SOURCE TEXT section start

Senator for Kogi West
- Incumbent
- Assumed office June 2023
- Preceded by: Smart Adeyemi

Chairman of the Committee on Senate Services
- In office 12 June 2007 – 6 June 2011

Member of the House of Representatives of Nigeria from Kogi
- In office June 2011 – June 2019
- Preceded by: Samuel Aro Bamidele
- Succeeded by: Leke Joseph
- Constituency: Yagba East/Yagba West/Mopamuro

Personal details
- Party: All Progressives Congress
- Other political affiliations: People's Democratic Party (2011 to 2019)
- Website: Official website

= Sunday Karimi =

Nigerian politician

Sunday Steve Karimi is a Nigerian politician and senator representing Kogi West Senatorial District, Kogi State. Karimi is the Chairman of the Committee on Senate Services.

From 2011 to 2019, Karimi was the member representing Yagba East/Yagba West/Mopamuro constituency in the House of Representatives.

In October 2023, Karimi explained in an interview with Channels TV that the Senate needed to buy imported Sports Utility Vehicles for its 109 members because "most of our roads are terribly bad." When challenged by interviewer Seun Okinbaloye, he defended his position by saying, "Somebody that is a minister has more than three Land Cruisers, Prado, and other vehicles, and you are not asking them questions; why us?"

== Early life and education ==
He was born in Egbe, Yagba West Local Government, Kogi State. He studied Production Engineering at Kwara State College of Technology, Ilorin, Kwara State, where he bagged a distinction in 1979.

He received training at the famous Titcombe College, Egbe, which was established by the Sudan Interior Mission (SIM), and later became a key player in Nigeria's water resources sector.

== Political life ==
In a keenly contested primary election, Karimi rode on the support of incumbent governor Yahaya Bello to clinch the ticket of the All Progressive Congress where he emerged as the party's candidate in the 2023 senatorial elections in Kogi state after defeating the sitting Senator Smart Adeyemi of the same political party.

SOURCE TEXT section end

USING THE INFORMATION:
a – List every person other than Sunday Steve Karimi who is named in the Sunday Karimi biography.
b – Duplicate the portion of the Sunday Karimi biography starting with "Sunday Steve Karimi" and going on through "House of Representatives.".
The entries in the collected data are not needed for any of this work.

MATERIAL PROVIDED section start

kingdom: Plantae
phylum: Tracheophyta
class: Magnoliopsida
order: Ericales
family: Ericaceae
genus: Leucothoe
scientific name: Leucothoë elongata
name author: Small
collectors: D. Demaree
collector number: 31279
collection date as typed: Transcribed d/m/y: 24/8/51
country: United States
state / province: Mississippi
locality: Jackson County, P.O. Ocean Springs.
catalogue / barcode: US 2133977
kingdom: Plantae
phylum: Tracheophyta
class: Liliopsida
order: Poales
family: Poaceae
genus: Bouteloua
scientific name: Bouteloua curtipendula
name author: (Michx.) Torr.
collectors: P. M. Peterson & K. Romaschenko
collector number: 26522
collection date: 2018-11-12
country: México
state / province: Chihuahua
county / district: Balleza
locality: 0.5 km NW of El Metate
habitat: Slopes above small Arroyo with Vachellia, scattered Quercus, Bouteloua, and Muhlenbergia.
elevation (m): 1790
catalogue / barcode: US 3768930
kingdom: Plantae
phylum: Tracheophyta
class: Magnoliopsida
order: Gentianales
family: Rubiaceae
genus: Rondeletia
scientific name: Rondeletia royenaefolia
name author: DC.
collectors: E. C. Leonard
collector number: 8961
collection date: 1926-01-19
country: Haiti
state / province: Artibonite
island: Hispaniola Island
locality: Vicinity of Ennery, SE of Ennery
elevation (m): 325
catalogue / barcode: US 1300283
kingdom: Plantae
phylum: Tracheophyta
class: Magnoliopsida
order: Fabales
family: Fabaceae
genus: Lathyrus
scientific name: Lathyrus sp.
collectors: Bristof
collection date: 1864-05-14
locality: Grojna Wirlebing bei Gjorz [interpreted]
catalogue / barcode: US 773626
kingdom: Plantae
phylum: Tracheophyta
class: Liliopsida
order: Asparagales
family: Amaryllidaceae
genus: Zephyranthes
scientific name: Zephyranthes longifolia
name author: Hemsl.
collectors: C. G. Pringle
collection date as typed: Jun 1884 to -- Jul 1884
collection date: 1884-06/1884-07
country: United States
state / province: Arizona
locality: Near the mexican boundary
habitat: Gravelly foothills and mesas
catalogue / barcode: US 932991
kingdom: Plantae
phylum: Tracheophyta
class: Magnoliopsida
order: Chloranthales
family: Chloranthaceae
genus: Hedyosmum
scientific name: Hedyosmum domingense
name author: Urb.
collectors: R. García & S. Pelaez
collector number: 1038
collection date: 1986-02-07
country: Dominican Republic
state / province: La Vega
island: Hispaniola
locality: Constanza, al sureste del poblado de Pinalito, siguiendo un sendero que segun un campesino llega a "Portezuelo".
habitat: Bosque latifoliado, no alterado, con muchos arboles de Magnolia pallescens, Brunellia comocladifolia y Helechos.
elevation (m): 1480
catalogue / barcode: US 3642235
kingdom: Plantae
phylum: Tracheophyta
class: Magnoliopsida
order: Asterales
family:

MATERIAL PROVIDED section end

SOLUTION SET:
a –
Smart Adeyemi
Samuel Aro Bamidele
Leke Joseph
Seun Okinbaloye
Yahaya Bello

b –
Sunday Steve Karimi is a Nigerian politician and senator representing Kogi West Senatorial District, Kogi State. Karimi is the Chairman of the Committee on Senate Services.

From 2011 to 2019, Karimi was the member representing Yagba East/Yagba West/Mopamuro constituency in the House of Representatives.